戦死者1600万人、戦傷者2000万人強の犠牲者を出して終わった第一次世界大戦のベルサイユ講和からわずか20年、人類は新たな戦争に踏み出した。近代兵器は人類滅亡をも予感させる原子爆弾まで登場し戦争被害者は世界人口の2.5%・8500万人にまで達したといわれる人類史上最大の殺戮による悲劇となった。

第一次世界大戦で敗戦国となったドイツは厳しい講和条約・ベルサイユ条約により本国領土の一部を失った。これらの領土は、所謂民族自決主義でポーランド・チェコなどの領土に組み込まれたのだが、そこには多数のドイツ系住民が居住し少数民族の悲哀を味わうこととなって、民族紛争の地雷原となった。更に海外領土は日本等戦勝国が分割没収したうえ、巨額の戦争賠償を課せられドイツ国民を苦しめることとなり、この厳しい講和条件がナチス・ファッシズムを生む一因となった。
戦争賠償はドイツを弱体化させる必要があったのと、特に英仏は戦費のためアメリカから膨大な借り入れを行っており、賠償金無しに返済は困難だったことがその背景にある。
第一次世界大戦の戦時景気に沸いたアメリカ経済は終戦により過剰設備に陥り経済が低迷していたところに、バブル化していたアメリカ・ウォール街株式相場の暴落が引き金となって世界恐慌が発生した。当時アメリカは世界最大の債権国であり、世界から資金を引揚げる動きを示したこと、更にアメリカその他の各国が保護貿易主義に走ったことも、世界恐慌に繋がったのである。この世界恐慌による社会的・経済的混乱が偏狭な民族主義や排外主義を唱えるカリスマ的指導者・ファッシストを生み、ファッシズム国家の対外侵略政策が第二次世界戦争を引き起こすことになったのである。
欧州では、選挙で合法的に選ばれた正当なスペインの共和政権をドイツ・ナチスのヒトラーやイタリーのムッソリーニのファッシズム連合のサポートを受けたスペインのファッシスト反乱軍・フランコ将軍が国際義勇軍に支援されたスペイン人民戦線による抵抗にも拘らず圧倒的武力で打倒した。この勝利によりフランスの背後に友軍を得たヒトラーは自信を深め、イタリーと軍事同盟を結び、ソ連と不可侵条約を結んでポーランドへ侵攻を開始した。

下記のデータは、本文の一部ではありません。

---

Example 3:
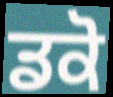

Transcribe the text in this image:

ਡਕੋ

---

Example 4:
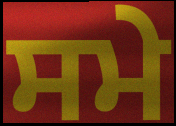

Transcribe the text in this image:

ਸਮੇ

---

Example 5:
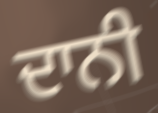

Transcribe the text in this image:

ਦਾਨੀ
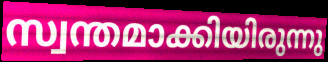
സ്വന്തമാക്കിയിരുന്നു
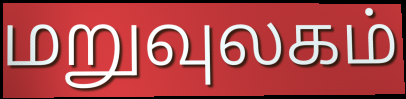
மறுவுலகம்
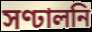
সণ্ঢালনি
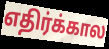
எதிர்க்கால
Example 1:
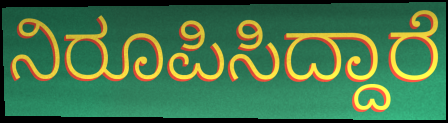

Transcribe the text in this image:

ನಿರೂಪಿಸಿದ್ದಾರೆ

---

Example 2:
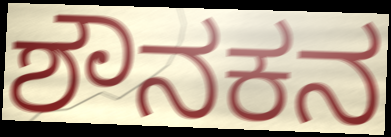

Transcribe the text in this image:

ಶೌನಕನ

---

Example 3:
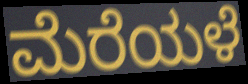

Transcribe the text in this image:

ಮೆರೆಯಳೆ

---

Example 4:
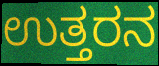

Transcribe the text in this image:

ಉತ್ತರನ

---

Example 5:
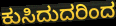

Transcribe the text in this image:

ಕುಸಿದುದರಿಂದ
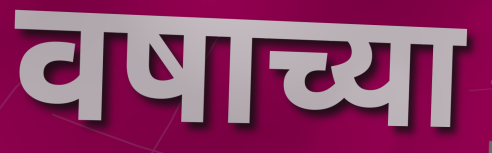
वषाच्या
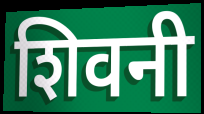
शिवनी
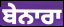
ਬੇਨਾਰਾ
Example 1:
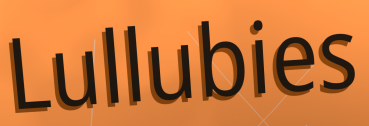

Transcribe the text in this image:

Lullubies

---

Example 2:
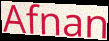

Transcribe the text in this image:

Afnan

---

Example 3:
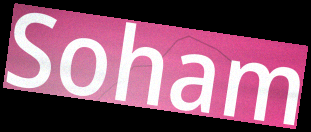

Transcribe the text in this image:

Soham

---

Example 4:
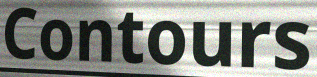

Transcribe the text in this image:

Contours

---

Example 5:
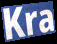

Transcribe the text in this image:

Kra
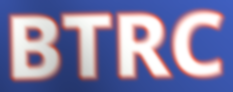
BTRC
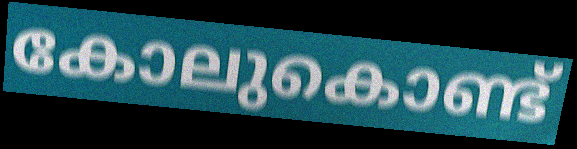
കോലുകൊണ്ട്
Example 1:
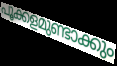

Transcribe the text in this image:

പൂക്കളമുണ്ടാക്കും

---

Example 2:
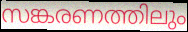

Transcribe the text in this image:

സങ്കരണത്തിലും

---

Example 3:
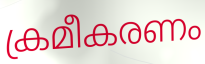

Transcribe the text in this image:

ക്രമീകരണം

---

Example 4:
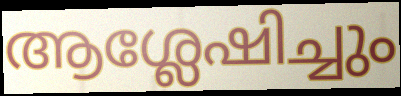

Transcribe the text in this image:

ആശ്ലേഷിച്ചും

スペイン戦争で沈黙を守ったフランス・イギリスもドイツへの宣戦を余儀なくされることとなった。イギリス・フランスの傍観姿勢がヒトラーを抑える最後のチャンスを失わせたのである。
ヘミングウェイの有名な小説「誰がために鐘は鳴る」…(ゲイリー・クーパーとイングリッド・バーグマンの主演で映画化もされた)や、マルローの「希望」の舞台となったこのスペイン戦争こそ第2次世界大戦の幕開けであった。

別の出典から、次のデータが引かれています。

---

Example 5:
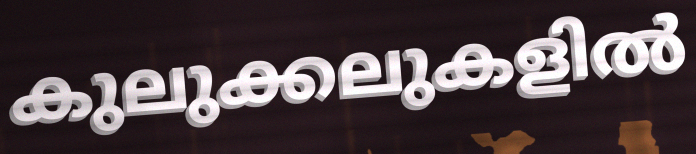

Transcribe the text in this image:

കുലുക്കലുകളിൽ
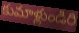
కుమాళ్లుండిరి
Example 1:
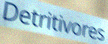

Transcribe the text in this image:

Detritivores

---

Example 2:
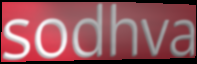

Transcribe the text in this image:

sodhva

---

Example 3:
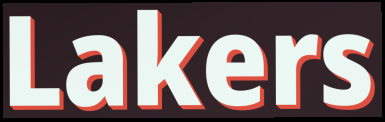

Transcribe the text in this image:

Lakers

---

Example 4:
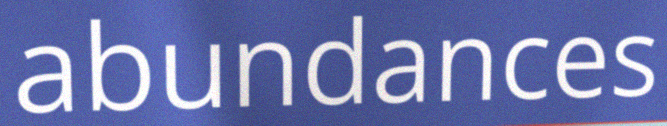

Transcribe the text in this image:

abundances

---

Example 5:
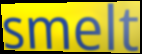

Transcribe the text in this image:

smelt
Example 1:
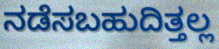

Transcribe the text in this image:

ನಡೆಸಬಹುದಿತ್ತಲ್ಲ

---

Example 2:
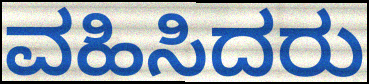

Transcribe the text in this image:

ವಹಿಸಿದರು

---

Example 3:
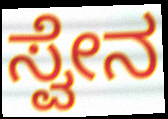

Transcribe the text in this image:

ಸ್ವೇನ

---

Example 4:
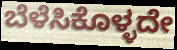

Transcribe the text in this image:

ಬೆಳೆಸಿಕೊಳ್ಳದೇ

アジアに於ける世界戦争の発端は1931年関東軍が独断で起こした満州事変である。
中国は1911年の孫文等による「辛亥革命」により皇帝溥儀(ふぎ)の退位により清朝が滅び中華民国( 1912年南京で建国宣言) となった。しかし全国各地に軍閥が群雄割拠し1916年から1928年にかけて内戦状態が続いていた。これらの軍閥を平定し国の統一を図るため孫文の革命運動に加わった中国国民党の蒋介石が立ち上がり北伐によって各地の軍閥を次々と平定し、満州軍閥の張作霖を残すのみとなった。この張作霖を日露戦争後に満鉄(南満州鉄道)守備の為設置されていた関東軍が日本政府の許可を得ず独断で爆殺してしまった。この為息子の張学良が日本に対抗するため満州を国民政府に合流させた為、蒋介石の北伐は完了した。

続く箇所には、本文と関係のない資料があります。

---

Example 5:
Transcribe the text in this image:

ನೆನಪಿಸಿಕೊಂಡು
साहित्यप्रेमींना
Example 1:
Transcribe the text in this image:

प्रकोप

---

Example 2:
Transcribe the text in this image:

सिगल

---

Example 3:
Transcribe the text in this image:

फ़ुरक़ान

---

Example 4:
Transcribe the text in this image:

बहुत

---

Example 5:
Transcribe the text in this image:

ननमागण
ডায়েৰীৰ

一方日本では浜口内閣がロンドン軍縮会議で海軍の反対を押し切って軍縮条約を結んだが、軍部・右翼等から「天皇の統帥権侵犯である」との批判浴び退陣、次の若槻内閣も中国の主権を尊重し中国内政に干渉しないという幣原外相の協調路線をとっていたが、軍部は軟弱外交と批判し、抗日運動に危機感を募らせていた関東軍が1931年柳条湖で自ら満鉄を爆破し、これを中国軍の仕業だとでっち上げ戦争を始めた。宣戦布告が無かったので、戦争ではなく、満州事変と言われている。満州を占領した関東軍は外国の非難をかわすため1932年満州人による国家、満州国を建国するという形をとった。これに反対した時の犬養首相は軍部により暗殺された(5.15事件)。  この明らかな侵略行動は国際連盟から総批判を浴び日本は撤兵を求められたが軍部に抗し切れない政府はこれを拒否し1933年国際連盟を脱退した。この年中国では蒋介石は抗日の前に中国共産党との内戦に勝つことを優先し日本と停戦協定を結び満州事変は終息した。しかし中国主権への公然たる侵犯は中国での抗日救国運動を呼び起こし、蒋介石は張学良に拘禁され国共合作(毛沢東や周恩来等が率いる共産党への協力)、抗日民族統一闘争を誓わされた。これが中国の運命を変えた西安事件(1936年)であったが、この中国の変化に全く気付かず何等手を打つこともなく戦争を長引かせた陸軍首脳や時の首相・近衛文麿、独走する関東軍首脳の頭の中は空疎そのもの「無能な烏合の衆」であった。そのような情勢の中1937年、盧溝橋一帯での些細な日中両軍の軍事衝突が発端になって日中全面戦争が始まった(日中戦争…宣戦布告無き為日本ではシナ事変と呼んでいた)。日本軍は間もなく首都南京を占領、南京大虐殺を起こして世界の批判を浴びることとなったが当時日本国民には一切知らされず詳細な事実は戦後連合国によって明らかにされた。
この残虐行為が中国国民を団結させ人民やゲリラの激しい抵抗にあい各地で孤立し戦線は停滞・長期戦となった。このシナ事変は日本の真珠湾奇襲と宣戦布告で米英蘭連合国と太平洋戦争を開始した1941年12月蒋介石の重慶政府が日本に宣戦布告したことにより太平洋戦争に引き継がれることとなった。